BEGIN ENTRIES PROVIDED

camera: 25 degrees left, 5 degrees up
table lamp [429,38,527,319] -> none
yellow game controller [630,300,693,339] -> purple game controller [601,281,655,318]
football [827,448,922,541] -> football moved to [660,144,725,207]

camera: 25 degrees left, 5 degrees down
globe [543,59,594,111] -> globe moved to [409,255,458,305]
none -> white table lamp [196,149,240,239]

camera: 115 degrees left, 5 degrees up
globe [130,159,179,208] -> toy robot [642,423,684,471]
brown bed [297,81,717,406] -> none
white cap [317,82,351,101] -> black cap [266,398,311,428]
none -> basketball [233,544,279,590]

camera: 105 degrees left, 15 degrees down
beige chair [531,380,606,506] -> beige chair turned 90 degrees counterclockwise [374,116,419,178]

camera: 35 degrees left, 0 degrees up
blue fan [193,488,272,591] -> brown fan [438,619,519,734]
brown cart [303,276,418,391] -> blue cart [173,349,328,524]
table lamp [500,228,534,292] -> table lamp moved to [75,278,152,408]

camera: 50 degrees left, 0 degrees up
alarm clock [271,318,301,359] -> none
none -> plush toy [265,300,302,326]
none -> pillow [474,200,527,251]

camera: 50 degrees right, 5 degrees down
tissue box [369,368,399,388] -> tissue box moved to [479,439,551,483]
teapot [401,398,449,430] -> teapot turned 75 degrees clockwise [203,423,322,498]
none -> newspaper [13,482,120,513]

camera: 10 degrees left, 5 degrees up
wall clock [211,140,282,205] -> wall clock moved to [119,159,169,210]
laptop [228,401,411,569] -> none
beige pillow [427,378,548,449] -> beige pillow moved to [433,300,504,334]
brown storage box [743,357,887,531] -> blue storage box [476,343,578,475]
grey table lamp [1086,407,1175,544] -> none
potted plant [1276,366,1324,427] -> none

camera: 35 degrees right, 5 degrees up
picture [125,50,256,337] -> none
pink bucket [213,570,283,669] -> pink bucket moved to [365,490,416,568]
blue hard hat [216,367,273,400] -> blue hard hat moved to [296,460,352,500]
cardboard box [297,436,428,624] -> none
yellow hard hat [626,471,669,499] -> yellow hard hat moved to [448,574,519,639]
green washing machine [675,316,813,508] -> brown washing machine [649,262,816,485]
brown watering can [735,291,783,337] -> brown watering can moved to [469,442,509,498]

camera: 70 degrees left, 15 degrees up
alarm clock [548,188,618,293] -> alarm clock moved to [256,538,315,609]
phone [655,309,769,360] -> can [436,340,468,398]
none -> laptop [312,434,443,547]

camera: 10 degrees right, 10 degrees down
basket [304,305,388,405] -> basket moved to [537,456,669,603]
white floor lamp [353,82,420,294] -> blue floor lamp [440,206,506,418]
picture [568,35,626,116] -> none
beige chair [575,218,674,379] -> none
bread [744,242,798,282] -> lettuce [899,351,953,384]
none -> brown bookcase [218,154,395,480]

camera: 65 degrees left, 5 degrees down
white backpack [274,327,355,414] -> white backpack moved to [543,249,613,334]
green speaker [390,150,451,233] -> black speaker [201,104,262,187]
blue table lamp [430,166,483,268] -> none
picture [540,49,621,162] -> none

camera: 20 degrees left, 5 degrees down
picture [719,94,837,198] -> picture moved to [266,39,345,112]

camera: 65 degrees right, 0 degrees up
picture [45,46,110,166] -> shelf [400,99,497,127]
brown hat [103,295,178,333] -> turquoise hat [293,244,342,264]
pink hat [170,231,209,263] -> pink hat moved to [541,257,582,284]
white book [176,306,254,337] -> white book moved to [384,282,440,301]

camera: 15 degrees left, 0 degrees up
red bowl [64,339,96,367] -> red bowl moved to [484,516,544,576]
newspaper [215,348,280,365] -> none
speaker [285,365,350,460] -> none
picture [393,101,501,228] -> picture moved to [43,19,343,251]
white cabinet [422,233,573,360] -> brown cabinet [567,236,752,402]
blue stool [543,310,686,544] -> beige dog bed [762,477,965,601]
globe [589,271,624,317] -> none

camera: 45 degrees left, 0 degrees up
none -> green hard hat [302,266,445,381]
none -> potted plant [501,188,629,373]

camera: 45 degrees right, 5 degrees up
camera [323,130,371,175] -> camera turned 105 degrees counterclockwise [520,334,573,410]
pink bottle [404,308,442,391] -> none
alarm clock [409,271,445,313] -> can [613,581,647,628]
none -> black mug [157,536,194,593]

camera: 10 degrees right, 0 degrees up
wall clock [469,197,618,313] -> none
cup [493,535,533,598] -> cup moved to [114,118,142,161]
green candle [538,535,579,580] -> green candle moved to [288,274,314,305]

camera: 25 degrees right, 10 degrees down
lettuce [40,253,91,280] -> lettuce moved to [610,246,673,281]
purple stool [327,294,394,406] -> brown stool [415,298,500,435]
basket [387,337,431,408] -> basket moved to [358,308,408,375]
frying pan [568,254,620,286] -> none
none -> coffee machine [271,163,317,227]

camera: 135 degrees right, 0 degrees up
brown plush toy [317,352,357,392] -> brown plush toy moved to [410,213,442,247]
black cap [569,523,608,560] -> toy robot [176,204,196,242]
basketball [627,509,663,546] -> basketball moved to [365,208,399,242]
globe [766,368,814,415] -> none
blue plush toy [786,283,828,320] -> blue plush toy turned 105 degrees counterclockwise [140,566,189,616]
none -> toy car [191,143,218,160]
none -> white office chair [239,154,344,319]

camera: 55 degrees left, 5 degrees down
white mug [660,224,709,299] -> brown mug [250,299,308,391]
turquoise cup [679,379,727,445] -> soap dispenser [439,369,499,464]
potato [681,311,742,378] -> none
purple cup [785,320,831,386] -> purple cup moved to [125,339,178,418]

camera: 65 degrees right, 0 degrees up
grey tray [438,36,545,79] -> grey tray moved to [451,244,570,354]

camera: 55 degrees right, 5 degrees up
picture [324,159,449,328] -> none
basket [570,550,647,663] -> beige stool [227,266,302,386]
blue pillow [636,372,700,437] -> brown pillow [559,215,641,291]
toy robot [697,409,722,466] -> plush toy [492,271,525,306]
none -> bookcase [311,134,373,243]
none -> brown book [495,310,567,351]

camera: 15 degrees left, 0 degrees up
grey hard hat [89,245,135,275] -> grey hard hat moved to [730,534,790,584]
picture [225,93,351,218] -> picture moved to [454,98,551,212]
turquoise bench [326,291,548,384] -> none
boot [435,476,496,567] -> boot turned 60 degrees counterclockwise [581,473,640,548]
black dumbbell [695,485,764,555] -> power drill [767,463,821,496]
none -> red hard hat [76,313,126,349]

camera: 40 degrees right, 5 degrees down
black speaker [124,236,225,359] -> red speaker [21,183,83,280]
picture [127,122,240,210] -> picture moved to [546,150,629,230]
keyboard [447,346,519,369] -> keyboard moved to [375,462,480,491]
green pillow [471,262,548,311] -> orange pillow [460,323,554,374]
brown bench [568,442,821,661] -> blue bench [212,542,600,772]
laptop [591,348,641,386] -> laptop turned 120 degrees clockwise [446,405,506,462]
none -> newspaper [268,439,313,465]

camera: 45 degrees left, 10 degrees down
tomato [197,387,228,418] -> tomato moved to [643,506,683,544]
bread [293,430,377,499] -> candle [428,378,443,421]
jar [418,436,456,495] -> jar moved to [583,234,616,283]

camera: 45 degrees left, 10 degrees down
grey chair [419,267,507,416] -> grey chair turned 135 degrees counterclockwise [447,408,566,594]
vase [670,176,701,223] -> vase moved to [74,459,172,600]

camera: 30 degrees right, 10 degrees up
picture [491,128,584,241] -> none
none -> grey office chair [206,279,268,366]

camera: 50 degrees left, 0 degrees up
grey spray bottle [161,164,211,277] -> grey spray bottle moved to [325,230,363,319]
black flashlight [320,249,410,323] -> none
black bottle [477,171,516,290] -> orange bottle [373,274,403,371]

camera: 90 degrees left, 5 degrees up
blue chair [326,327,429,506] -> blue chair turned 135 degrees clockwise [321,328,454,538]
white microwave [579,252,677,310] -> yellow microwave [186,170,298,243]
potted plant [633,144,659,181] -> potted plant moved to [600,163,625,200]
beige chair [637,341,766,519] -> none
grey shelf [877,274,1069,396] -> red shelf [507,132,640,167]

END ENTRIES PROVIDED

Above are the entries. Output exactly the lines beginning with the line that has "purple stool [327,294,394,406]" and ending with the line that has "brown plush toy [317,352,357,392]".

purple stool [327,294,394,406] -> brown stool [415,298,500,435]
basket [387,337,431,408] -> basket moved to [358,308,408,375]
frying pan [568,254,620,286] -> none
none -> coffee machine [271,163,317,227]

camera: 135 degrees right, 0 degrees up
brown plush toy [317,352,357,392] -> brown plush toy moved to [410,213,442,247]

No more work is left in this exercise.